# [ИЗУЧАЕМЫЙ ТЕКСТ]
┄┄┄┄┄┄┄┄┄┄
При этом оказался эффективным подход, предполагающий воздействие на опухоли с другой редкой генетической аномалией, так называемой NTRK, посредством ингибиторов этой тирозинкиназы, были разработаны специальные препараты. Совсем недавно они были зарегистрированы в США для лечения метастатического немелкоклеточного рака легкого и других солидных опухолей с подобной мутацией, вне зависимости от их локализации.

«ПАЦИЕНТЫ С РЕДКИМИ ОПУХОЛЯМИ ДОЛЖНЫ БЫТЬ ДЕЦЕНТРАЛИЗОВАНЫ»

– Как правило, редкие заболевания, значит, дорогие. Какова стоимость лечения сарком и других редких опухолей?

– Не всегда редкое значит дорогое. При ряде нозологий мы, конечно, не можем уложиться в тарифы, приходится закрывать этот разрыв за счет других, более оптимальных, с точки зрения тарификации, случаев. Цена фактическая и цена медицинского результата не всегда сопоставимы, бывает, что лечение не так дорого стоит, но при правильном подходе пациент выходит в ремиссию и живет очень долго. Правильный подход складывается из диагностики и лечения. Проблема в том, что нельзя прописать алгоритмы, объем знаний по этим болезням должен складываться годами. Это и жизненный опыт, и наблюдение за редкими группами заболеваний, и взаимодействие с лабораторными службами, и так далее.

– Есть ли смысл создавать отдельные клинические рекомендации для редких опухолей?

– На мой взгляд, в этом нет смысла, с учетом уровня диагностической базы и общей подготовки специалистов. В рекомендации внесешь, люди начнут читать, потом им начнет видеться – раз они про что‑то редкое знают, значит, это оно. А там ведь написано лекарство, которое от него помогает. Но что, если диагноз поставлен неверно? У нас было обсуждение клинических рекомендаций по опухолям женской репродуктивной системы без молочной железы – матка, шейка, яичники. Там есть такая секция, посвященная неэпителиальным опухолям, к которым относятся и саркомы. Существует такая опухоль в матке – пекома, процент встречаемости среди сарком где‑то 1,5 случая на миллион.

Эта пекома не отвечает ни на какую химиотерапию, на которую отвечают другие. Как здесь быть? У нас в стране 30 человек в год встречаются с таким заболеванием. Для 30 человек проще провести врачебную комиссию, нежели вносить это заболевание в клинические рекомендации, разрабатывать протоколы лечения и КСГ. Пациенты с редкими заболеваниями, несмотря на централизацию онкологических больных, должны быть децентрализованы. Потому что это уменьшает срок от момента постановки диагноза до начала лечения.

– Как именно?
┄┄┄┄┄┄┄┄┄┄
# [ЗАДАНИЕ 1]
В какой стране, согласно интервью о редких опухолях, недавно зарегистрировали препараты для лечения опухолей с аномалией NTRK?
# [ЗАДАНИЕ 2]
Измените фрагмент интервью о редких опухолях, который открывается словами «При этом оказался» и закрывается словами «и других редких опухолей?»: приведите его заново, заменив «США» на «Японии».

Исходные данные
┄┄┄┄┄┄┄┄┄┄
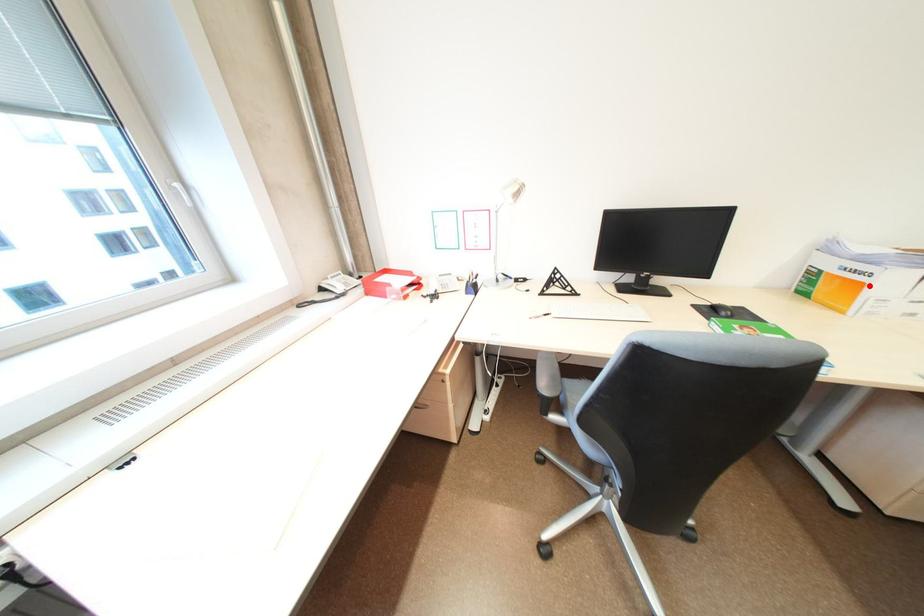
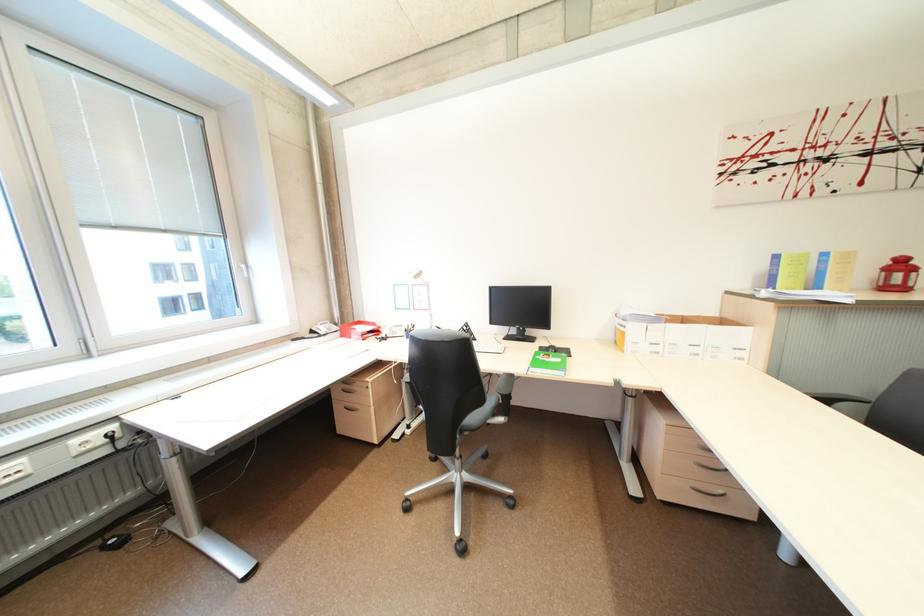
Where in the second image is the point corresponding to the highlighted location from the first image?

(633, 334)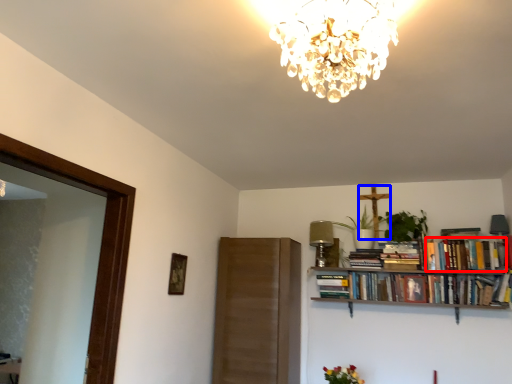
Question: Among these objects, which one is farthest to the camera, book (highlighted by a red box) or crucifix (highlighted by a blue box)?

Choices:
 (A) book
 (B) crucifix

Answer: (B)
┄┄┄┄┄┄┄┄┄┄
# [МЕСТО ДЛЯ ОТВЕТА 1]
В США.

# [МЕСТО ДЛЯ ОТВЕТА 2]
При этом оказался эффективным подход, предполагающий воздействие на опухоли с другой редкой генетической аномалией, так называемой NTRK, посредством ингибиторов этой тирозинкиназы, были разработаны специальные препараты. Совсем недавно они были зарегистрированы в Японии для лечения метастатического немелкоклеточного рака легкого и других солидных опухолей с подобной мутацией, вне зависимости от их локализации.

«ПАЦИЕНТЫ С РЕДКИМИ ОПУХОЛЯМИ ДОЛЖНЫ БЫТЬ ДЕЦЕНТРАЛИЗОВАНЫ»

– Как правило, редкие заболевания, значит, дорогие. Какова стоимость лечения сарком и других редких опухолей?